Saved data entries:

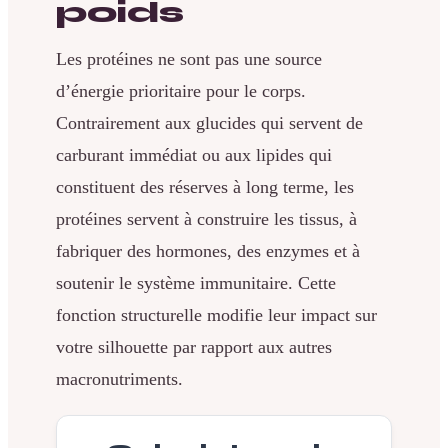
poids
Les protéines ne sont pas une source
d’énergie prioritaire pour le corps.
Contrairement aux glucides qui servent de
carburant immédiat ou aux lipides qui
constituent des réserves à long terme, les
protéines servent à construire les tissus, à
fabriquer des hormones, des enzymes et à
soutenir le système immunitaire. Cette
fonction structurelle modifie leur impact sur
votre silhouette par rapport aux autres
macronutriments.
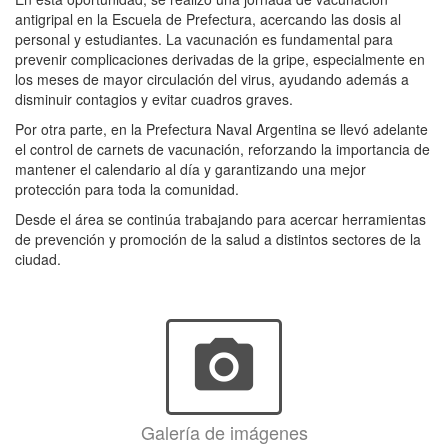
antigripal en la Escuela de Prefectura, acercando las dosis al
personal y estudiantes. La vacunación es fundamental para
prevenir complicaciones derivadas de la gripe, especialmente en
los meses de mayor circulación del virus, ayudando además a
disminuir contagios y evitar cuadros graves.
Por otra parte, en la Prefectura Naval Argentina se llevó adelante
el control de carnets de vacunación, reforzando la importancia de
mantener el calendario al día y garantizando una mejor
protección para toda la comunidad.
Desde el área se continúa trabajando para acercar herramientas
de prevención y promoción de la salud a distintos sectores de la
ciudad.
photo_camera
Galería de imágenes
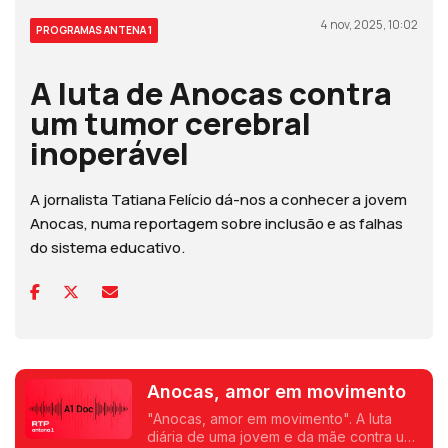
4 nov, 2025, 10:02
PROGRAMAS ANTENA 1
A luta de Anocas contra
um tumor cerebral
inoperável
A jornalista Tatiana Felício dá-nos a conhecer a jovem
Anocas, numa reportagem sobre inclusão e as falhas
do sistema educativo.
Anocas, amor em movimento
"Anocas, amor em movimento". A luta
diária de uma jovem e da mãe contra uma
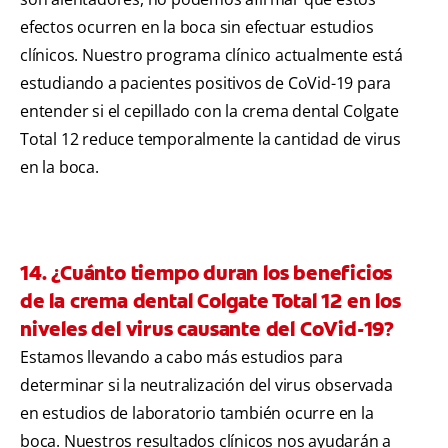
efectos ocurren en la boca sin efectuar estudios
clínicos. Nuestro programa clínico actualmente está
estudiando a pacientes positivos de CoVid-19 para
entender si el cepillado con la crema dental Colgate
Total 12 reduce temporalmente la cantidad de virus
en la boca.
14. ¿Cuánto tiempo duran los beneficios
de la crema dental Colgate Total 12 en los
niveles del virus causante del CoVid-19?
Estamos llevando a cabo más estudios para
determinar si la neutralización del virus observada
en estudios de laboratorio también ocurre en la
boca. Nuestros resultados clínicos nos ayudarán a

What you need to do - Look above for the line with "Les protéines ne sont pas une source" and the line with "soutenir le système immunitaire. Cette"; transcribe both and all lines in between, exactly, and nothing else.

Reply to the exercise -
Les protéines ne sont pas une source
d’énergie prioritaire pour le corps.
Contrairement aux glucides qui servent de
carburant immédiat ou aux lipides qui
constituent des réserves à long terme, les
protéines servent à construire les tissus, à
fabriquer des hormones, des enzymes et à
soutenir le système immunitaire. Cette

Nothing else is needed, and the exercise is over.